Thank you very much, Mr. Massé. Your time is up.

Thank you, Madam Legault.

Before I get accused of being liberal with the time, I want to now go to the five-minute round.

We'll start with Mr. Kelly.

9:30 a.m.

Conservative

Pat Kelly Conservative Calgary Rocky Ridge, AB

Thank you, Mr. Chair.

Thank you for attending our meeting. I appreciate it.

In dealing with an expanded requirement for public entities to document matters, including decision-making, deliberations, and this type of thing, how do you see that impacting on cabinet confidentiality and the concept of cabinet government where cabinet in its deliberations will have disagreements, but in the end all must mutually support its decisions? How would you see an expansion of public access to deliberation impacting cabinet confidentiality?

9:30 a.m.

Information Commissioner of Canada, Office of the Information Commissioner of Canada

Suzanne Legault

It's important to understand what we're proposing. A lot of the time there's a misunderstanding about what we're proposing.

Under the law right now, cabinet confidences are described very broadly, very broadly. For instance, any record that contains anything that's described in the whole definition of cabinet confidence can be excluded as a cabinet confidence. In our investigations at this time, we are not allowed to see the records. We see a schedule, a brief description of the records. Without seeing any records, in 14% of the cases of cabinet confidence investigations we find that it was improperly applied overall and historically at the OIC. That's without seeing any of the records.

We also see under the current definition things like dates of cabinet committee meetings not being disclosed because of cabinet confidence and then being published.

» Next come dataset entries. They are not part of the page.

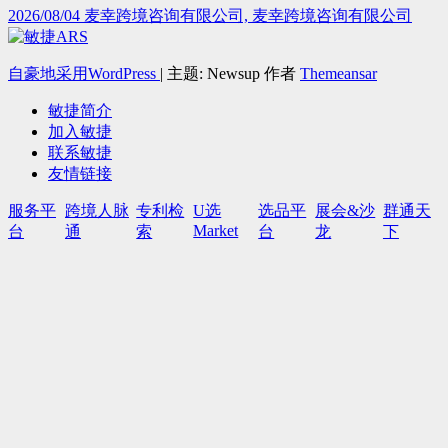
2026/08/04
麦幸跨境咨询有限公司, 麦幸跨境咨询有限公司
自豪地采用WordPress
|
主题: Newsup 作者
Themeansar
敏捷简介
加入敏捷
联系敏捷
友情链接
服务平
跨境人脉
专利检
U选
选品平
展会&沙
群通天
Market
台
通
索
台
龙
下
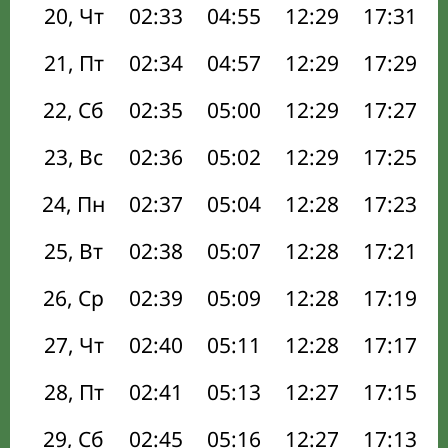
20, Чт
02:33
04:55
12:29
17:31
21, Пт
02:34
04:57
12:29
17:29
22, Сб
02:35
05:00
12:29
17:27
23, Вс
02:36
05:02
12:29
17:25
24, Пн
02:37
05:04
12:28
17:23
25, Вт
02:38
05:07
12:28
17:21
26, Ср
02:39
05:09
12:28
17:19
27, Чт
02:40
05:11
12:28
17:17
28, Пт
02:41
05:13
12:27
17:15
29, Сб
02:45
05:16
12:27
17:13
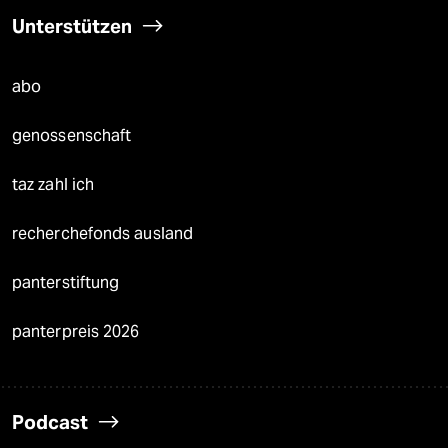
Unterstützen
abo
genossenschaft
taz zahl ich
recherchefonds ausland
panterstiftung
panterpreis 2026
Podcast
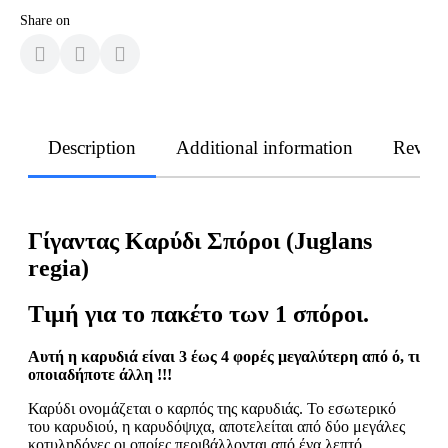
Share on
Description
Additional information
Revie
Γίγαντας Καρύδι Σπόροι (Juglans
regia)
Τιμή
για
το
πακέτο
των
1
σπόροι
.
Αυτή η καρυδιά είναι 3 έως 4 φορές μεγαλύτερη από ό, τι
οποιαδήποτε άλλη !!!
Καρύδι ονομάζεται ο καρπός της καρυδιάς. Το εσωτερικό
του καρυδιού, η καρυδόψιχα, αποτελείται από δύο μεγάλες
κοτυληδόνες οι οποίες περιβάλλονται από ένα λεπτό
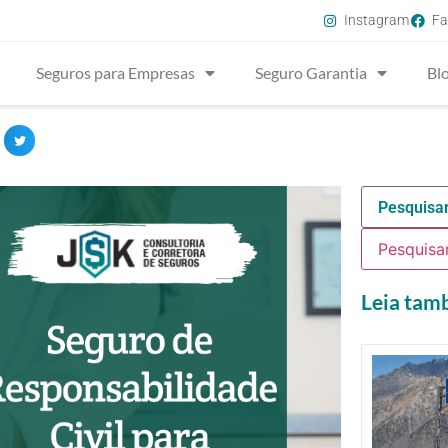
Instagram
Fa
Seguros para Empresas
Seguro Garantia
Bl
Leia ta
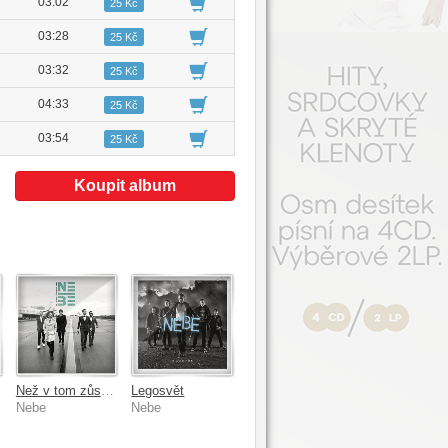
03:02
25 Kč
03:28
25 Kč
03:32
25 Kč
04:33
25 Kč
03:54
25 Kč
Koupit album
Než v tom zůstaneme sami
Legosvět
Nebe
Nebe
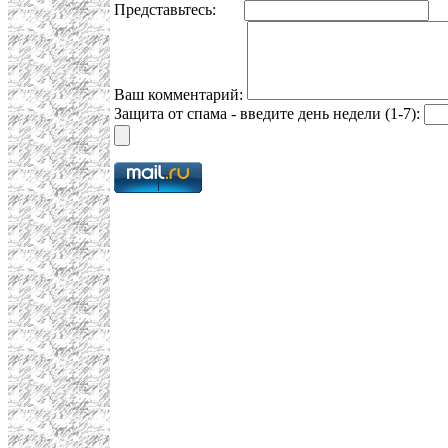
Представьтесь:
E
Ваш комментарий:
Защита от спама - введите день недели (1-7):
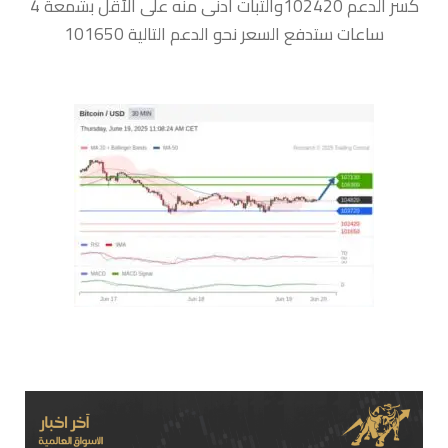
كسر الدعم 102420والثبات أدنى منه على الأقل بشمعة 4
ساعات ستدفع السعر نحو الدعم التالية 101650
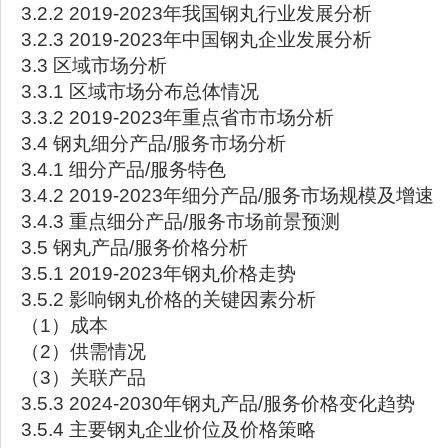
3.2.2 2019-2023年我国钢丸行业发展分析
3.2.3 2019-2023年中国钢丸企业发展分析
3.3 区域市场分析
3.3.1 区域市场分布总体情况
3.3.2 2019-2023年重点省市市场分析
3.4 钢丸细分产品/服务市场分析
3.4.1 细分产品/服务特色
3.4.2 2019-2023年细分产品/服务市场规模及增速
3.4.3 重点细分产品/服务市场前景预测
3.5 钢丸产品/服务价格分析
3.5.1 2019-2023年钢丸价格走势
3.5.2 影响钢丸价格的关键因素分析
（1）成本
（2）供需情况
（3）关联产品
3.5.3 2024-2030年钢丸产品/服务价格变化趋势
3.5.4 主要钢丸企业价位及价格策略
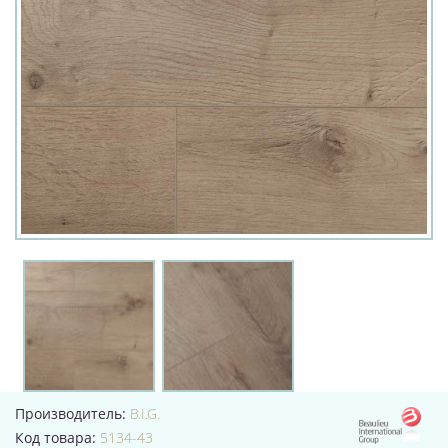
Производитель:
B.I.G.
Код товара:
5134-43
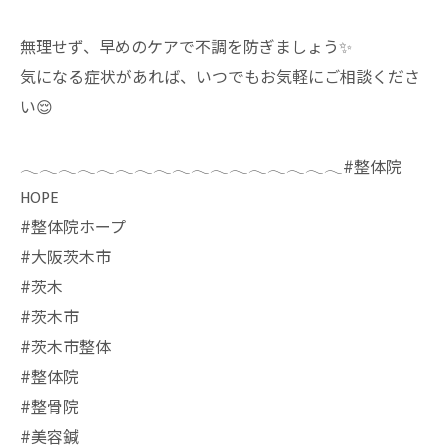
無理せず、早めのケアで不調を防ぎましょう✨
気になる症状があれば、いつでもお気軽にご相談くださ
い😌
𓂃𓂃𓂃𓂃𓂃𓂃𓂃𓂃𓂃𓂃𓂃𓂃𓂃𓂃𓂃𓂃𓂃⁡#整体院
HOPE
#整体院ホープ
#大阪茨木市
#茨木
#茨木市
#茨木市整体
#整体院
#整骨院
#美容鍼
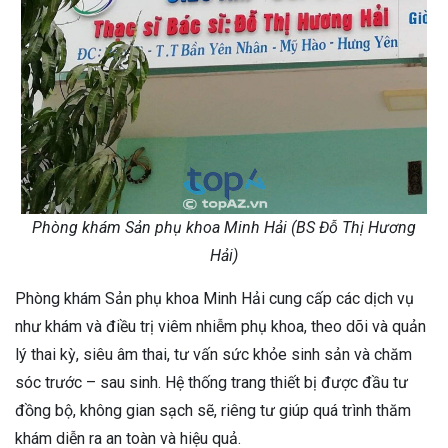
Phòng khám Sản phụ khoa Minh Hải (BS Đỗ Thị Hương
Hải)
Phòng khám Sản phụ khoa Minh Hải cung cấp các dịch vụ
như khám và điều trị viêm nhiễm phụ khoa, theo dõi và quản
lý thai kỳ, siêu âm thai, tư vấn sức khỏe sinh sản và chăm
sóc trước – sau sinh. Hệ thống trang thiết bị được đầu tư
đồng bộ, không gian sạch sẽ, riêng tư giúp quá trình thăm
khám diễn ra an toàn và hiệu quả.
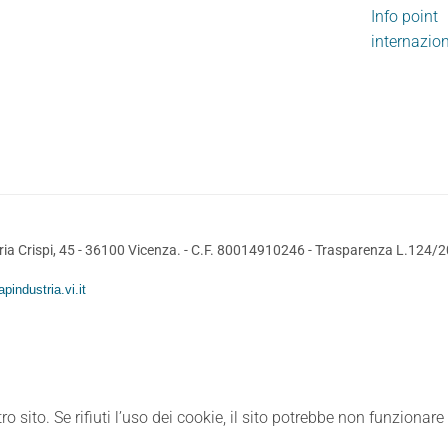
Info point
internazio
ia Crispi, 45 - 36100 Vicenza. - C.F. 80014910246 -
Trasparenza L.124/
pindustria.vi.it
ro sito. Se rifiuti l’uso dei cookie, il sito potrebbe non funzionar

What we're proposing is to narrow the scope of the definition of what is a cabinet confidence such that it protects the deliberative process that occurs within cabinet. The aim of the recommendation is that we properly protect what needs to be protected, but we don't have a definition that truly catches so much that it then becomes a shield against disclosure and there's no oversight.

9:35 a.m.

Conservative

Pat Kelly Conservative Calgary Rocky Ridge, AB

If I may say so, you just want to make sure that the definition is there to properly exclude cabinet deliberation from the scope of access to information.

9:35 a.m.

Information Commissioner of Canada, Office of the Information Commissioner of Canada

Suzanne Legault

Yes, and I'm recommending that it would be a mandatory exemption, which means that if it is a cabinet confidence, it shall be exempted, but that I would be able to review whether it is actually a cabinet confidence that's being claimed. I would have the ability to review the records. Given the sensitivity of those records, I'm recommending that the same restrictions that we have for national security be applied. That would mean a limited number of investigators in my office would be able to do this work.